How much baseline data is sufficient? The short answer is “get anything that’s relevant.” Some examples:

• For feeder cables, you want the insulation resistance readings at a minimum. Hi-pot would also be good. Check your cable testing program to see what tests will be performed during a shutdown and perform all of those tests at installation. This will give you context for those future test results.
• For a motor, you want insulation resistance readings and the axial runout number at a minimum. The axial runout measurement is typically skipped but having it can save you a lot of downtime. At a plastics plant in Kentucky, the Plant Electrical Engineer insisted on axial runout measurements for each replacement motor that arrived at the plant. It turned out that one had a slightly bent shaft. It seemed to turn OK by hand, but it wasn’t true and so the vibration while running would have been quite high. The crew saved more than a full shift of labor hours by not installing that motor (which would have been followed by an uninstall plus a an install of a second replacement). That was the benefit in that installation situation; for motor troubleshooting purposes, being able to compare the baseline measurement to the present measurement has great time-saving value. Another vital step is to ensure you have a clear image of the nameplate.

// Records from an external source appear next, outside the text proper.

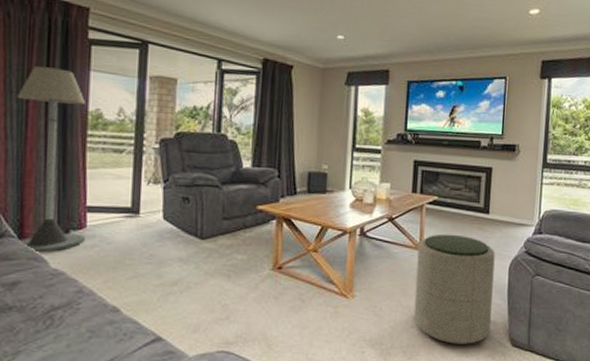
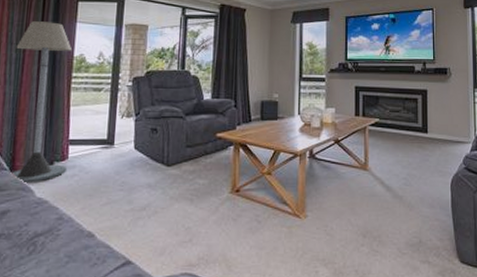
ottoman: present [413,234,495,344] -> none [363,153,439,262]

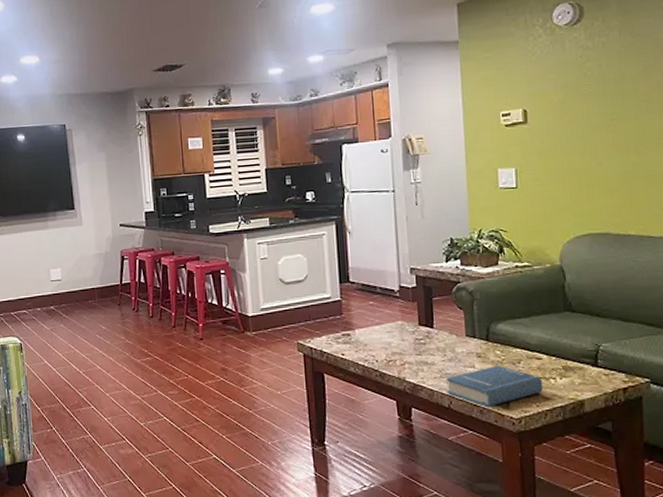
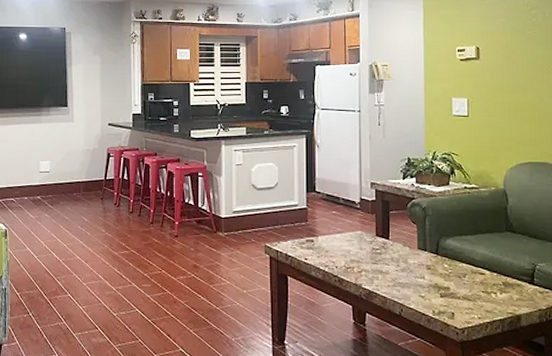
hardback book: present [446,365,543,408] -> none [398,277,485,317]

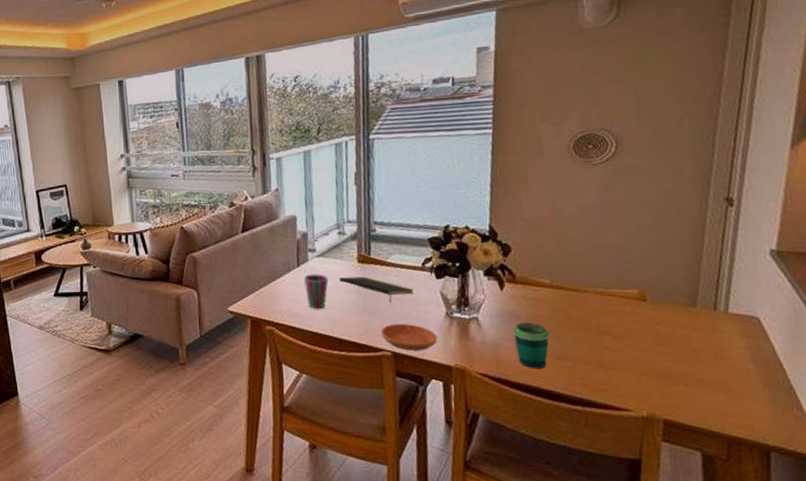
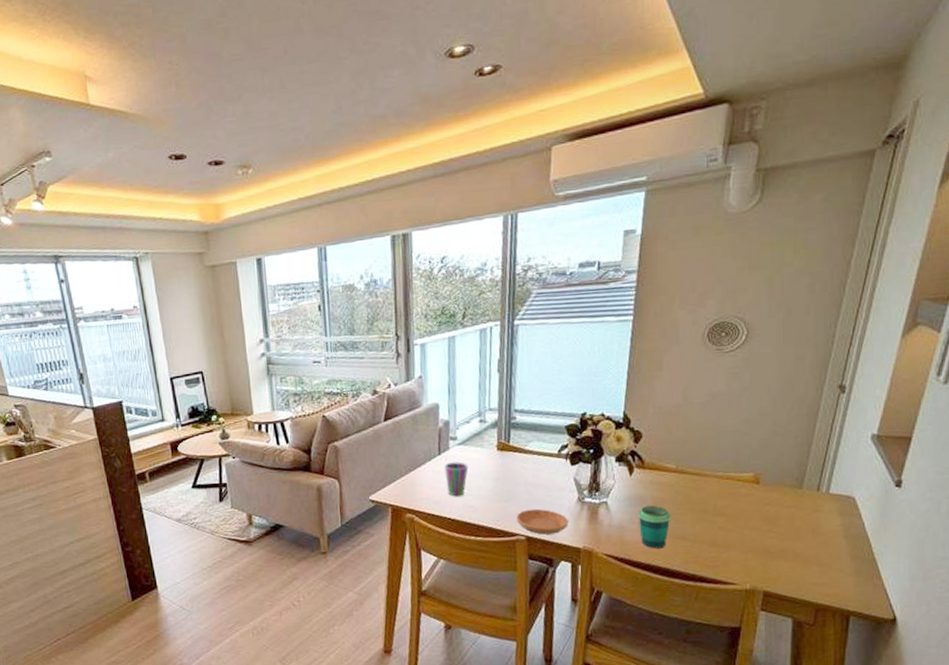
notepad: present [339,276,414,302] -> none [479,464,549,489]

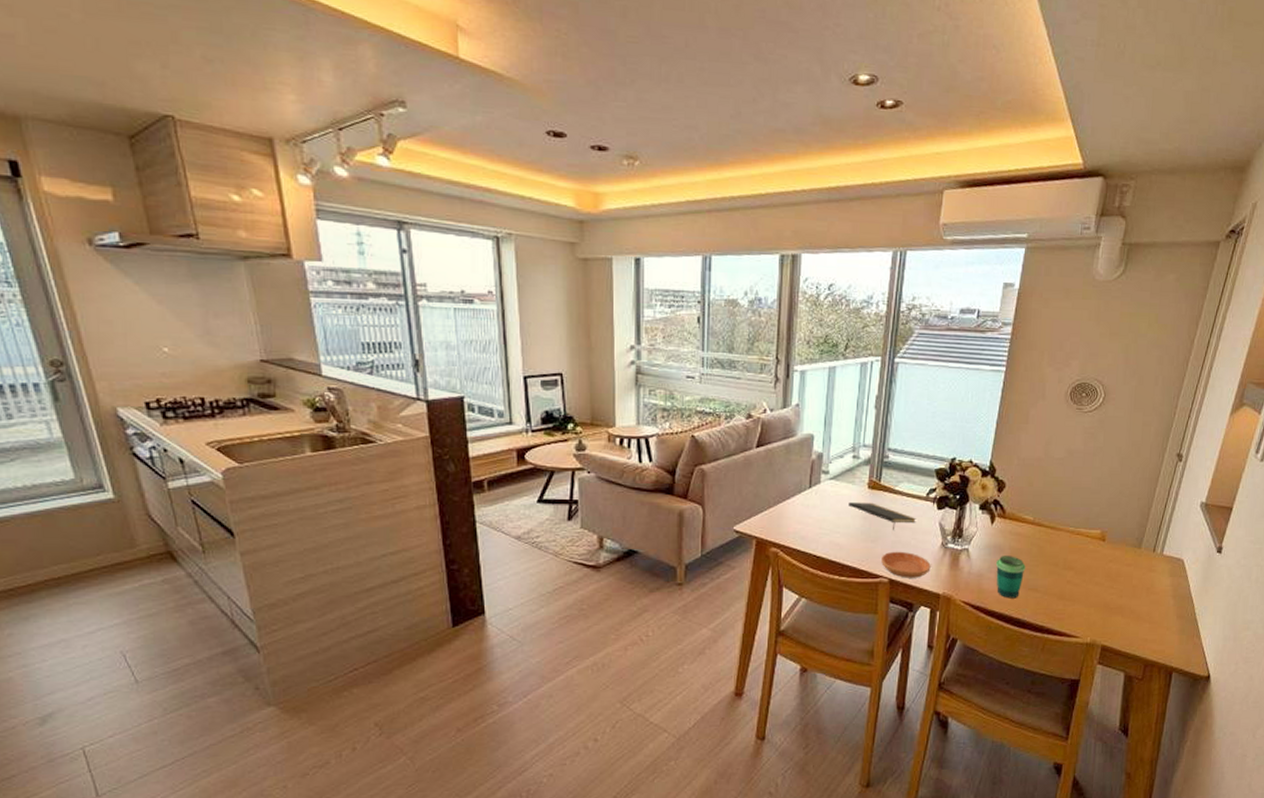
cup: present [445,462,469,496] -> none [814,497,838,533]
notepad: none [479,464,549,489] -> present [848,502,916,530]

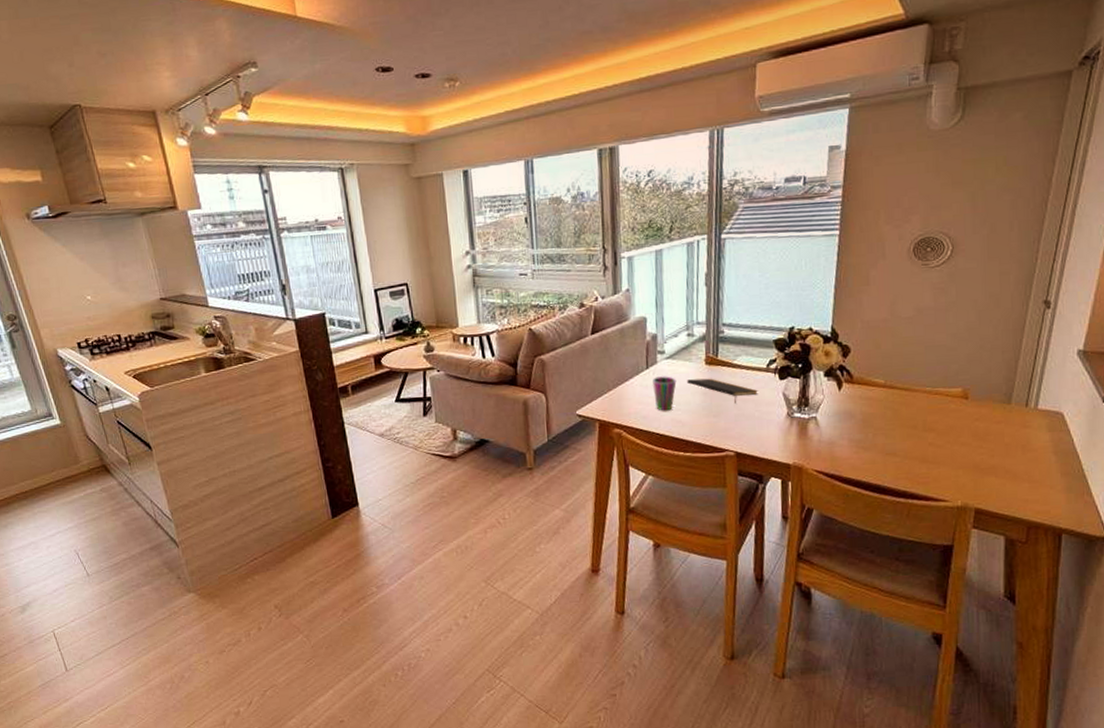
cup: none [814,497,838,533] -> present [653,376,677,411]
saucer: present [881,551,931,578] -> none [726,424,778,450]
cup: present [995,556,1026,599] -> none [847,421,881,465]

This image should always be sent along with the PO for a replacement motor. And it’s useful in maintaining the motor.
• For a motor drive, put it through its diagnostics and record what it finds. Record each setting, both as text in the CMMS and (where possible) as images to be stored in the CMMS. It may also be helpful to make a video where the tech setting up the drive is explaining each setting as he goes. Imagine responding to a trouble call on the third shift and you don’t know drives very well. But you watch that video. This sure beats spending a half hour with the manual and then calling Dave “drive guru” Jones at home anyhow.
• Complex production equipment is often built to purpose and thus is unique. Downtime is usually very expensive. A kitchen range plant in Tennessee puts out just under $1 million worth of ranges per hour. One glitch in a subsystem stops the flow of that $1 million. The settings on the many component pieces of equipment were dialed in during a tedious start-up. The plant has a record of every setting change ever made on every piece of equipment. There’s also baseline data on every PLC, every motor, and every robot. The more revenue you need to protect, the more baseline data collection becomes paramount. That’s going to include photo documentation of whatever can help shorten the troubleshooting process. An image that shows a model number, for example, could cut significant time by putting some steps in parallel. Jim goes off to get the spare component while Abby then removes the old one.

Taking baseline data, including whatever photo and video documentation can aid with future maintenance, troubleshooting, and repair, is part of doing a quality installation job. Spending money here saves far greater sums down the road. Saving money here amounts to a few beans at the time but can be very costly down the road.